The July 15th TLR, “It’s Congress’s Fault,” decried the pre-Impeachment slide towards an Imperial Presidency, a slide that now appears to be accelerating. During America’s 243-year history, Presidents from time to time have tried to usurp Congress’s Article 1 powers. Two notable examples were the Korean “police action” undertaken by President Truman and the Vietnam War authorized so to speak by President Johnson, both without Congressional approval.
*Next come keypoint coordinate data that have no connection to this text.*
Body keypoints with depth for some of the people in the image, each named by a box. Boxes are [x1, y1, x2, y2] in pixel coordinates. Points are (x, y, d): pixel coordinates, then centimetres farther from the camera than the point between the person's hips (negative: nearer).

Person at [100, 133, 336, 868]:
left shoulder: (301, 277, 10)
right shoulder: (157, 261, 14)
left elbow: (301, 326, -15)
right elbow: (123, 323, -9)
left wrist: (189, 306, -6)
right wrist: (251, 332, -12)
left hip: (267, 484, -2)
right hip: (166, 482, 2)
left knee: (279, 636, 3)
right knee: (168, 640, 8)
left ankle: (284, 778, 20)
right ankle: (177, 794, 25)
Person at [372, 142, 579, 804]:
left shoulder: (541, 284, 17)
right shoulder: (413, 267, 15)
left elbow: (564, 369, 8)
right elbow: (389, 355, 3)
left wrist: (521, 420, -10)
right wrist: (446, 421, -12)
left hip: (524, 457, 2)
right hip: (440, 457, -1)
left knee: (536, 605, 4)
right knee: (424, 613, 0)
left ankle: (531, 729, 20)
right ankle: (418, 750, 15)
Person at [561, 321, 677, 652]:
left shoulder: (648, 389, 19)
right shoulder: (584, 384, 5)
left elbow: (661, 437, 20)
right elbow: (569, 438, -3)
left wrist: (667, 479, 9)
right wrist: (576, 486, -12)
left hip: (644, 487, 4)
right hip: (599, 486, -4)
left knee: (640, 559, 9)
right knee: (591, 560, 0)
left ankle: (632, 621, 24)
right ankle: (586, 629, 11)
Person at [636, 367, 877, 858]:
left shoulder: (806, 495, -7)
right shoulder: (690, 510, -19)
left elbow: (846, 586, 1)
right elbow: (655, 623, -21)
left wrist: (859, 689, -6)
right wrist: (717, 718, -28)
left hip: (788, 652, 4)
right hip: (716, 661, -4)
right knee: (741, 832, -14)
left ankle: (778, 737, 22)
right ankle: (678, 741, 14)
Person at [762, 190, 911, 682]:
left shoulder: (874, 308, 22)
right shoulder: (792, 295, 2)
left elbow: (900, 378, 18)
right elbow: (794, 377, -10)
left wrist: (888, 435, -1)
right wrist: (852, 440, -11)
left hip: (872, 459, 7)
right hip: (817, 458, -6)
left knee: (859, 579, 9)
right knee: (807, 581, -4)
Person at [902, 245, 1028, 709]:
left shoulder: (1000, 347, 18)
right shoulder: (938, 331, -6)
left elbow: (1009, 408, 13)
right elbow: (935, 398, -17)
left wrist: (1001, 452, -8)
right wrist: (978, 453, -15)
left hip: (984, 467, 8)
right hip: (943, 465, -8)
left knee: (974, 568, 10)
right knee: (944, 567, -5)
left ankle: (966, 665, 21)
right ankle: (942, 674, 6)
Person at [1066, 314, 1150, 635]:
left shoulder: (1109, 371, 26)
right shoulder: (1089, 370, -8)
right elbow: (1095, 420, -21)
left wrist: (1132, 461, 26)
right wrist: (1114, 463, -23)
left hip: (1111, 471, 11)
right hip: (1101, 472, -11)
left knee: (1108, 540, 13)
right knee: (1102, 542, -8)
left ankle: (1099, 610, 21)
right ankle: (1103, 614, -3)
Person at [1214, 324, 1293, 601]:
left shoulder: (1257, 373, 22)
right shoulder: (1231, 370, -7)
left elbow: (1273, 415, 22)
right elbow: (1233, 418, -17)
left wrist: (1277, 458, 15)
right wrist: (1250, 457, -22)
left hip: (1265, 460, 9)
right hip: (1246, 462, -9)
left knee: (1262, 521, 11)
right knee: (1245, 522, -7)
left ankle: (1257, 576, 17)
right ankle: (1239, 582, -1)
Although President Trump hasn’t taken any war-like decisions, he has engaged in a broad range of unilateral actions that challenge the delegation of Article 1 powers to Congress, including most recently by “assuming to himself functions and judgments necessary to the exercise of the ÔÇÿsole Power of Impeachment.’” Congress thus far has been acquiescing in the whittling down of its Article 1 powers and been derelict in its responsibilities to tax and to spend, to borrow, and to protect its other exclusive Article 1 powers from Presidential encroachment. To the extent a President’s attempts to arrogate power to the executive branch create adverse consequences for America or Americans, it falls on Congress to exercise its Constitutional authority to restore the balance of power …, which it has not been doing.

That is the task that the Senate is now faced with in the pending impeachment trial of President Trump. Imperial power is something sought by virtually all politicians in all countries. President Trump’s actions represent the rule, not the exception. The quest for unlimited Presidential power therefore will not end with this President …, and that’s something that should be troublesome to all Americans.